Le 22 février 2021, j’ai reçu comme un avertissement funeste le diagnostic m’annonçant la mort à brève échéance. Avertissement : les prochains mois comporteront des scènes de souffrance et de mort abrupte vous impliquant personnellement.

Depuis ce diagnostic fatal je vis chaque jour avec cette idée affolante d’être le spectateur de ma propre existence, en attente de ce fameux événement dont on a pris soin, par la médecine, de me prévenir.

 

*

 

À la toute fin de F for Fake, se tenant devant la cathédrale de Chartres, Orson Welles livre un monologue qui me hante encore à ce jour. C’est à ces mots que j’ai pensé lors de l’enregistrement radio dont je parlais en ouverture de ce billet. Je les ai d’ailleurs évoqués avec une pointe d’émotion dans la voix.

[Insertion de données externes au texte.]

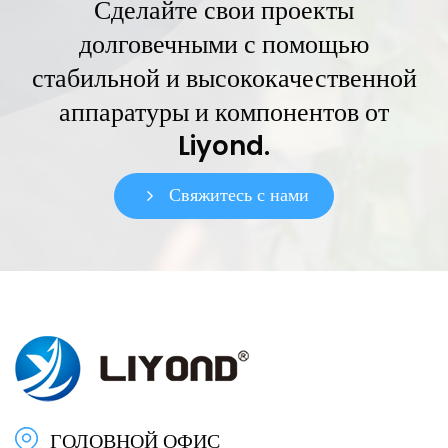
Сделайте свои проекты
долговечными с помощью
стабильной и высококачественной
аппаратуры и компонентов от
Liyond.
Свяжитесь с нами
ГОЛОВНОЙ ОФИС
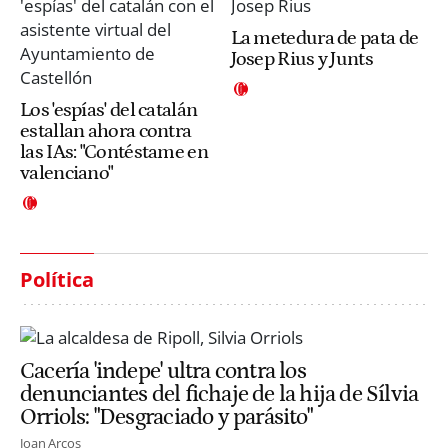
La metedura de pata de
Josep Rius y Junts
Los 'espías' del catalán
estallan ahora contra
las IAs: "Contéstame en
valenciano"
Política
Cacería 'indepe' ultra contra los
denunciantes del fichaje de la hija de Sílvia
Orriols: "Desgraciado y parásito"
Joan Arcos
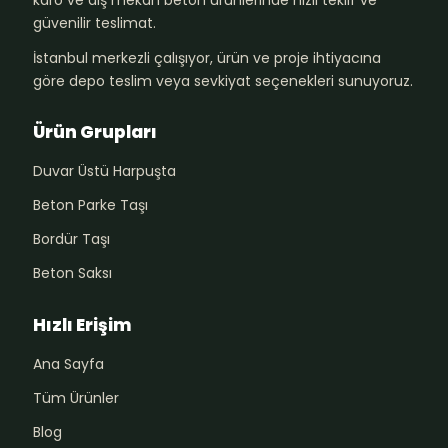
güvenilir teslimat.
İstanbul merkezli çalışıyor, ürün ve proje ihtiyacına
göre depo teslim veya sevkiyat seçenekleri sunuyoruz.
Ürün Grupları
Duvar Üstü Harpuşta
Beton Parke Taşı
Bordür Taşı
Beton Saksı
Hızlı Erişim
Ana Sayfa
Tüm Ürünler
Blog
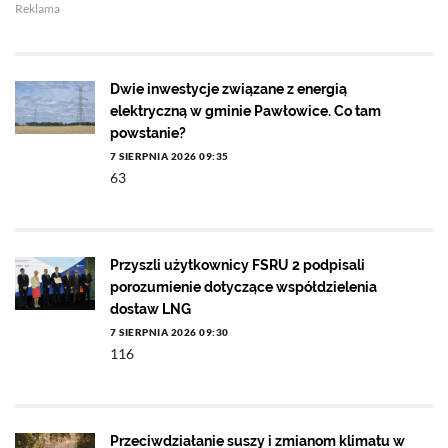
Reklama
Dwie inwestycje związane z energią
elektryczną w gminie Pawłowice. Co tam
powstanie?
7 SIERPNIA 2026 09:35
63
Przyszli użytkownicy FSRU 2 podpisali
porozumienie dotyczące współdzielenia
dostaw LNG
7 SIERPNIA 2026 09:30
116
Przeciwdziałanie suszy i zmianom klimatu w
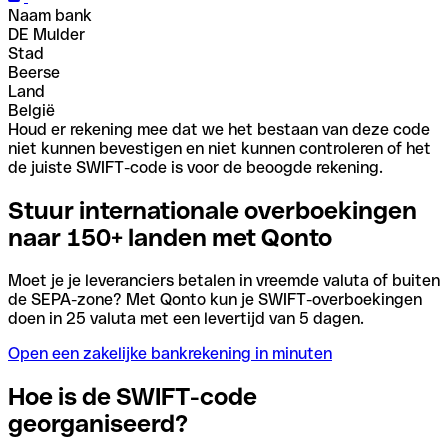
Naam bank
DE Mulder
Stad
Beerse
Land
België
Houd er rekening mee dat we het bestaan van deze code
niet kunnen bevestigen en niet kunnen controleren of het
de juiste SWIFT-code is voor de beoogde rekening.
Stuur internationale overboekingen
naar 150+ landen met Qonto
Moet je je leveranciers betalen in vreemde valuta of buiten
de SEPA-zone? Met Qonto kun je SWIFT-overboekingen
doen in 25 valuta met een levertijd van 5 dagen.
Open een zakelijke bankrekening in minuten
Hoe is de SWIFT-code
georganiseerd?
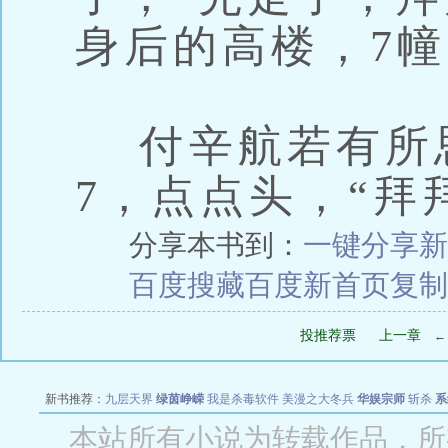
身后的高楼，7
付辛航若有所
7，点点头，“拜
分享本书到：
一键分享
新
百度搜藏
百度新首页
复制
投推荐票
上一章
新书推荐：
九层天界
绿茵峥嵘
我是杀毒软件
美漫之大冬兵
华娱宗师
斩杀
系
空城
战争天堂
混元道纪
教练万岁
都市全能巨星
绝对交易
全职武神
位面复制
本站所有小说为转载作品，所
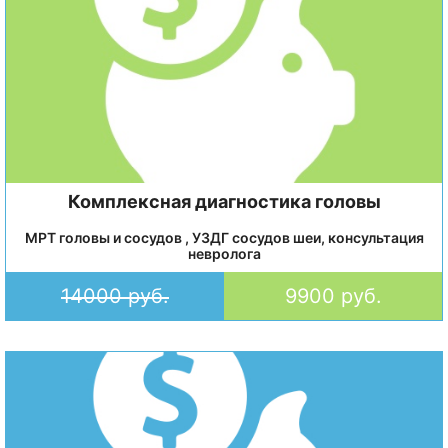
Комплексная диагностика головы
МРТ головы и сосудов , УЗДГ сосудов шеи, консультация
невролога
14000 руб.
9900 руб.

Je tentais de dire, en tant que lectrice et en tant que sœur humaine, quelque chose à mon collègue et frère, Simon Roy, à travers cette référence au film.

 

Our works in stone, in paint, in print, are spared, some of them for a few decades or a millennium or two, but everything must finally fall in war or wear away into the ultimate and universal ash. The triumphs and the frauds, the treasures and the fakes. A fact of life. We’re going to die. ‘Be of good heart,’ cry the dead artists out of the living past. Our songs will all be silenced — but what of it? Go on singing. Maybe a man’s name doesn’t matter all that much.

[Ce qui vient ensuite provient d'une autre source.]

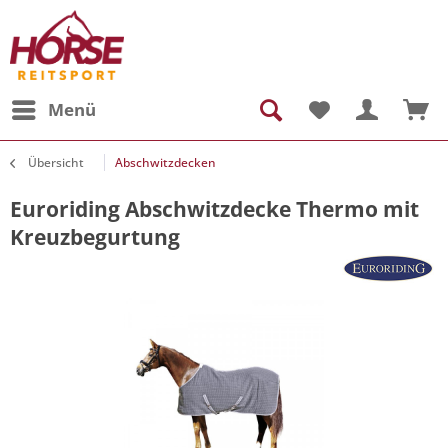
Menü
Übersicht
Abschwitzdecken
Euroriding Abschwitzdecke Thermo mit
Kreuzbegurtung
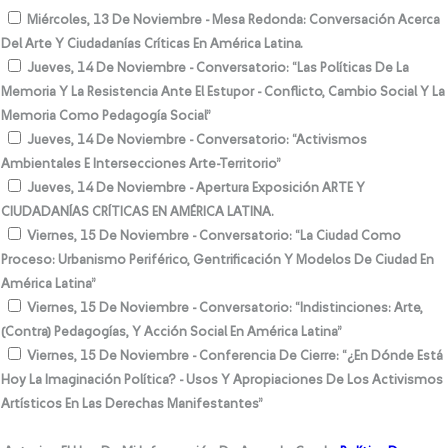
Miércoles, 13 De Noviembre - Mesa Redonda: Conversación Acerca
Del Arte Y Ciudadanías Críticas En América Latina.
Jueves, 14 De Noviembre - Conversatorio: “las Políticas De La
Memoria Y La Resistencia Ante El Estupor - Conflicto, Cambio Social Y La
Memoria Como Pedagogía Social”
Jueves, 14 De Noviembre - Conversatorio: “Activismos
Ambientales E Intersecciones Arte-Territorio”
Jueves, 14 De Noviembre - Apertura Exposición ARTE Y
CIUDADANÍAS CRÍTICAS EN AMÉRICA LATINA.
Viernes, 15 De Noviembre - Conversatorio: “La Ciudad Como
Proceso: Urbanismo Periférico, Gentrificación Y Modelos De Ciudad En
América Latina”
Viernes, 15 De Noviembre - Conversatorio: “Indistinciones: Arte,
(contra) Pedagogías, Y Acción Social En América Latina”
Viernes, 15 De Noviembre - Conferencia De Cierre: “¿En Dónde Está
Hoy La Imaginación Política? - Usos Y Apropiaciones De Los Activismos
Artísticos En Las Derechas Manifestantes”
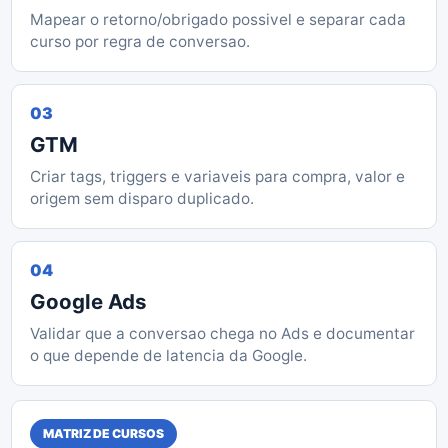
Mapear o retorno/obrigado possivel e separar cada
curso por regra de conversao.
03
GTM
Criar tags, triggers e variaveis para compra, valor e
origem sem disparo duplicado.
04
Google Ads
Validar que a conversao chega no Ads e documentar
o que depende de latencia da Google.
MATRIZ DE CURSOS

Dans une merveilleuse, puissante et éternelle conversation à laquelle moi, collègue, lectrice, j’ai eu la chance d’être conviée, l’œuvre de Simon Roy semble dialoguer avec ces mots de Welles.

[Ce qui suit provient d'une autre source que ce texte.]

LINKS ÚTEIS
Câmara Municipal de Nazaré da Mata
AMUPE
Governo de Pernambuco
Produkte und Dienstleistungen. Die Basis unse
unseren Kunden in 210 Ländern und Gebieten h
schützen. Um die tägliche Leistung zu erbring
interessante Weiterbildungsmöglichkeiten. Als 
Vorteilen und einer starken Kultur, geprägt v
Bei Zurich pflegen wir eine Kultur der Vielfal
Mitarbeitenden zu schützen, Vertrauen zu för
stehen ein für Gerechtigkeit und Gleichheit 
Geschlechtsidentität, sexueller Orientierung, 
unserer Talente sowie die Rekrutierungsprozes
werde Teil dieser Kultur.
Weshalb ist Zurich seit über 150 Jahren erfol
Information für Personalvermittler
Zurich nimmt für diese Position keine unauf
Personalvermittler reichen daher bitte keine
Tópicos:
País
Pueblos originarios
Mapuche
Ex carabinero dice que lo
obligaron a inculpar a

Réalisant exactement ce qu’ils disent, les mots d’Orson Welles nous permettent de mieux faire face à notre existence, et à sa finitude. Exactement comme ceux de Simon Roy, qui savent venir chercher en nous, derrière le lecteur, la lectrice, ou plutôt en son cœur, nichée comme dans un écrin, la part de courage et d’ombre que nous possédons tous et toutes. Celle qui nous permet de traverser cette rude existence les yeux grands ouverts.

 

Livres de Simon Roy :

Ma vie rouge Kubrick, Boréal, « Liberté grande », 2014

 

Owen Hopkins, Esquire, Boréal, 2016

 

Fait par un autre, Boréal, 2021

 

Ma fin du monde, Boréal, « Liberté grande », 2022.